Where a business’s taxable supplies fall below the de-registration limit but the business continues to make taxable supplies there is no requirement for it de-register.

There are a number of circumstances in which a business may need to consider a compulsory VAT de-registration these include:

·        Where there is a change in the legal entity carrying on the business.

·        Where someone takes over your business.

·        When a business creates or joins or leaves a VAT group.

·        A business joins an agricultural flat rate scheme.

Where there is a compulsory VAT deregistration the business must deregister within 30 days and failure to do so can result in a penalty.
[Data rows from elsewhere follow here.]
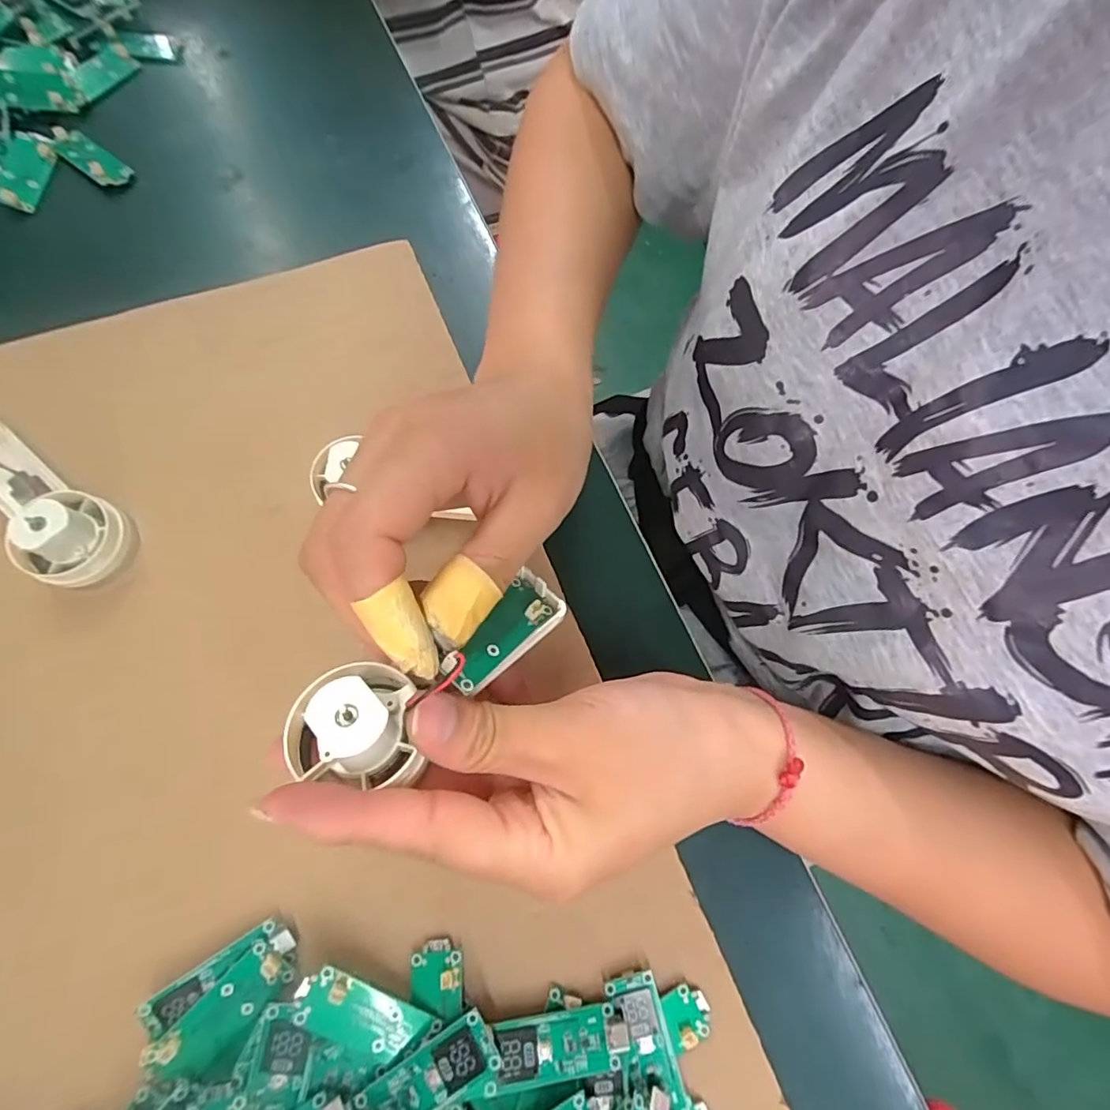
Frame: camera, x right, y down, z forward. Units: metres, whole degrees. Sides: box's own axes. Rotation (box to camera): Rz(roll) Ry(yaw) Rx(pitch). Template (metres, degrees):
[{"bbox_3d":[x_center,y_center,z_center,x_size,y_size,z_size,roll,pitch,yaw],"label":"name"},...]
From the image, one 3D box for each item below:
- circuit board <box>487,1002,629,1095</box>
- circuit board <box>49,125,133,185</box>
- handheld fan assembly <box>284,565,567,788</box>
[{"bbox_3d":[0.001,0.174,0.197,0.049,0.004,0.019,-2,57,-9],"label":"circuit board"},{"bbox_3d":[-0.265,-0.227,0.316,0.047,0.009,0.020,38,74,10],"label":"circuit board"},{"bbox_3d":[-0.031,0.035,0.165,0.090,0.024,0.035,-28,74,-31],"label":"handheld fan assembly"}]

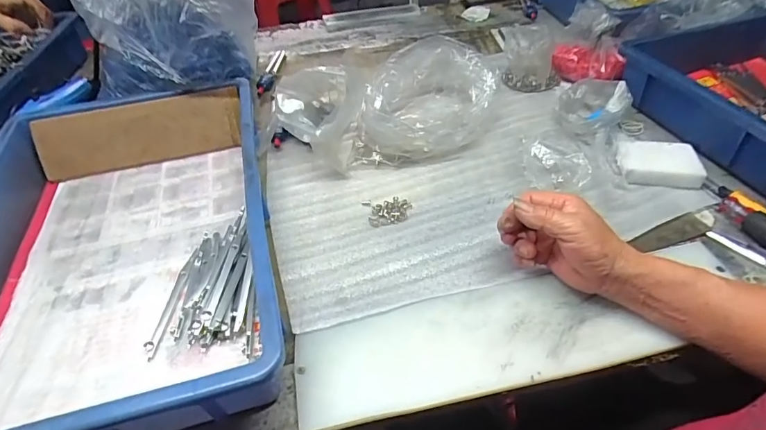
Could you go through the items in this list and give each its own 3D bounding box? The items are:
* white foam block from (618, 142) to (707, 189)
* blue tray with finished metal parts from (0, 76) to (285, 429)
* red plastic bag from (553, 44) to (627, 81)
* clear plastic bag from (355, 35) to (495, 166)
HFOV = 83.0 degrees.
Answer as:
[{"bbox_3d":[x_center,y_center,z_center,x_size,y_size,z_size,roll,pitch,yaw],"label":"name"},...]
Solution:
[{"bbox_3d":[0.313,-0.059,0.495,0.081,0.027,0.058,7,46,11],"label":"white foam block"},{"bbox_3d":[-0.263,0.014,0.432,0.289,0.077,0.429,-13,46,-10],"label":"blue tray with finished metal parts"},{"bbox_3d":[0.306,-0.227,0.656,0.100,0.045,0.053,10,47,14],"label":"red plastic bag"},{"bbox_3d":[0.064,-0.150,0.573,0.152,0.080,0.206,14,48,17],"label":"clear plastic bag"}]

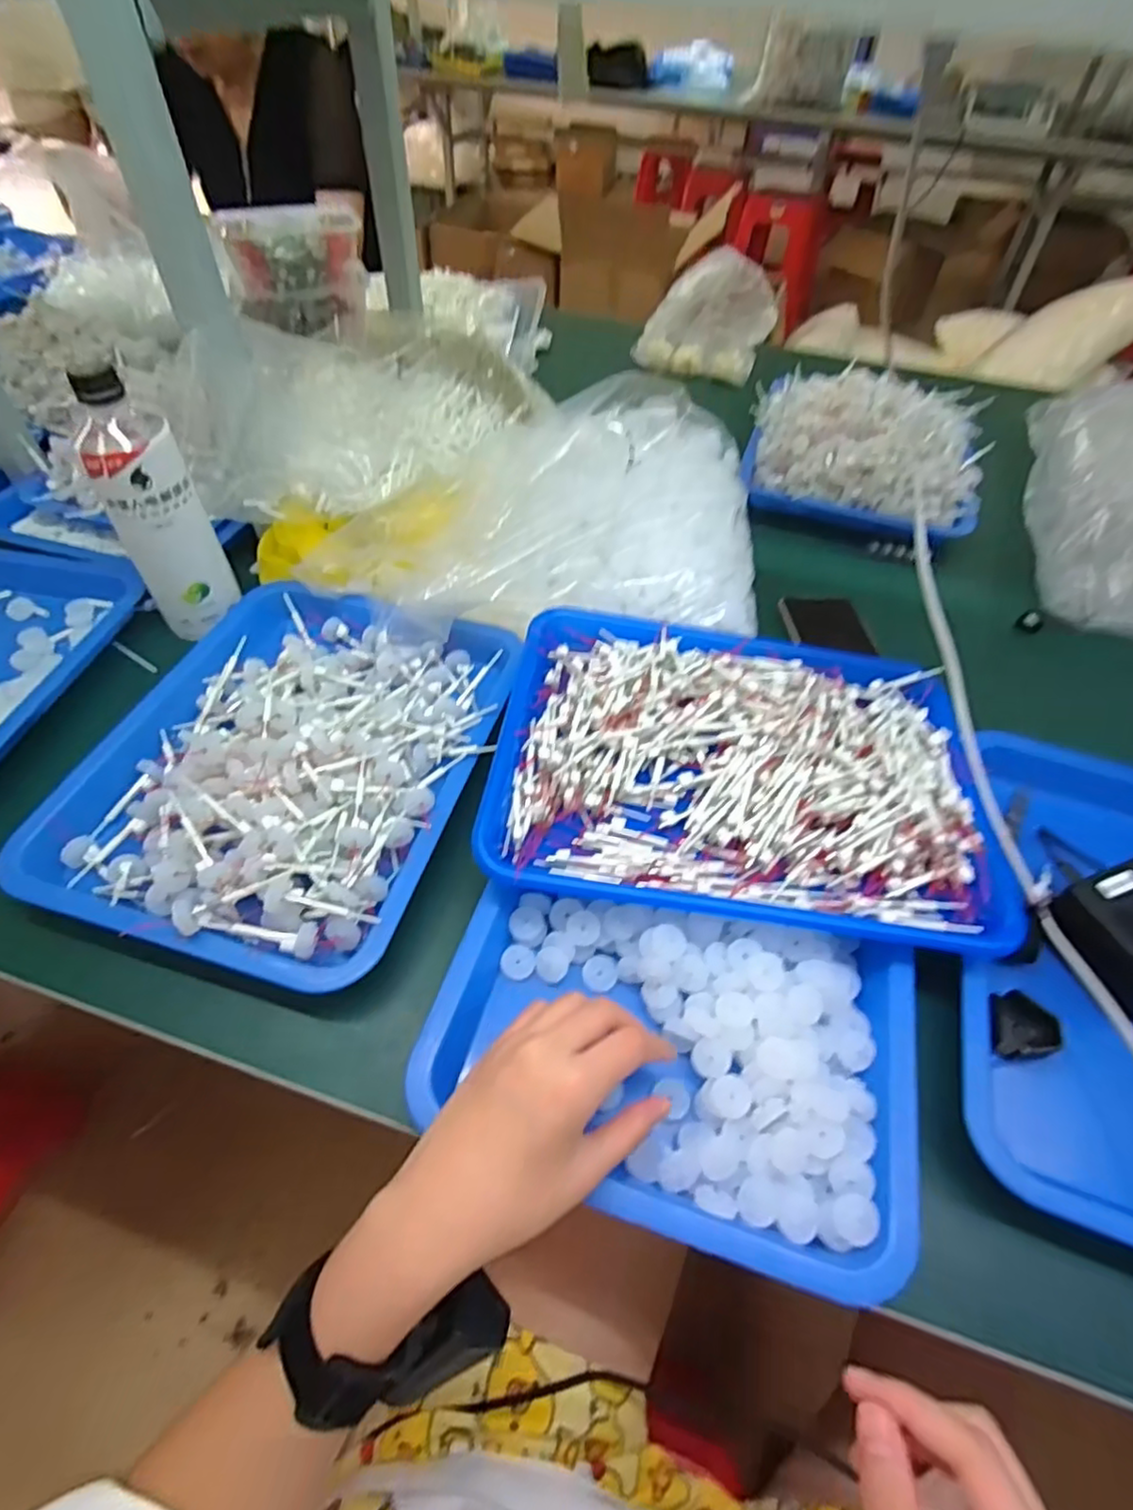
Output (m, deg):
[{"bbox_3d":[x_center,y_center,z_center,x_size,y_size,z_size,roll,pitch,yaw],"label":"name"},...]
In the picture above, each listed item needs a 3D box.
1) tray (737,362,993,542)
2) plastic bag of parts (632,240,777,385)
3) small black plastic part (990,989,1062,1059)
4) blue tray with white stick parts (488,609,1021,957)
[{"bbox_3d":[0.358,-0.379,0.782,0.264,0.082,0.287,18,53,11],"label":"tray"},{"bbox_3d":[0.221,-0.667,0.990,0.172,0.111,0.175,21,54,13],"label":"plastic bag of parts"},{"bbox_3d":[0.275,0.163,0.397,0.035,0.017,0.037,2,52,-2],"label":"small black plastic part"},{"bbox_3d":[0.120,0.003,0.464,0.326,0.042,0.236,8,52,3],"label":"blue tray with white stick parts"}]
You can apply for a voluntary deregistration if any of the following occur:

·        You can satisfy to HMRC that your taxable turnover for the next 12 months will not be greater than the deregistration limit.

·        If part of your business closes down the turnover generated by the remaining elements of your business will not exceed the VAT registration limit.

·        If your turnover exceeds the VAT registration limit but your taxable supplies are mainly or wholly or mainly zero rated. If you make any standard rated supplies you can only deregister if input tax normally exceeds your output tax.

If you are making an application for a voluntary deregistration you will need to inform HMRC of the date on which you intend to deregister which can be

·        the date that HMRC receive your registration or

·        a later date you agree with HMRC

An application to de-register cannot be backdated and it is important that you should continue accounting for VAT until you receive confirmation of your deregistration date.

You can make an application to deregister either online of using a form VAT 7 application to cancel your VAT registration.

Please note that you may have to account for VAT on stock and assets that are held at the date of registration known as a deemed supply.

·        This would include an interest in land where you make an option to tax.

·        Tangible goods such as stock, plant & machinery, commercial vehicles, computers against which you have claimed VAT input tax when you bought them.

·        Goods which you acquired VAT free as part of a transfer of a business as a going concern.

Please that you do not need to account for VAT if the total VAT due on the goods would be £1,000 or less or have a net value of £5,000 (gross value £6,000). Goods should be valued at their current market value or at the price it would cost to produce them when the VAT registration is cancelled.

You do not have to account for VAT on any of the following:

·        Goods that were bought from and a business not registered for VAT or a private individual.

·        Cars (except private taxis, self drive hire cars or driving school cars against which input tax was claimed on purchase).

·        Goods acquired under a VAT margin scheme.

·        Goods used wholly for entertainment.

·        Goods attributed or used for a VAT exempt activity unless the partial exemption applied.

·        Land or buildings which were acquired VAT free on which there has been no option to tax.

·        Goods not acquired for business purposes.

You must advise HMRC of any change affecting your registration for VAT, including deregistration, within 30 day of the change or risk incurring a penalty.

Special rules and exceptions apply to businesses which use VAT schemes, agents, changes of ownership, VAT groups, non-established taxable persons, distance sales and others which are outside the scope of this article.

Please note that you should always seek professional advice on any aspect your affairs. Tax legislation and rules change over time so it’s important to ensure that the advice you receive is up to date. In addition tax legislation is often complex and requires detailed understanding which it is not possible to describe in a short article which is only intended to provide general information.

For these reasons we cannot accept any liability for the use or misuse of such information without having sought prior advice. Any use that is made of the above details is therefore undertaken entirely at the risk of reader and we cannot accept any claim arising from such use or misuse.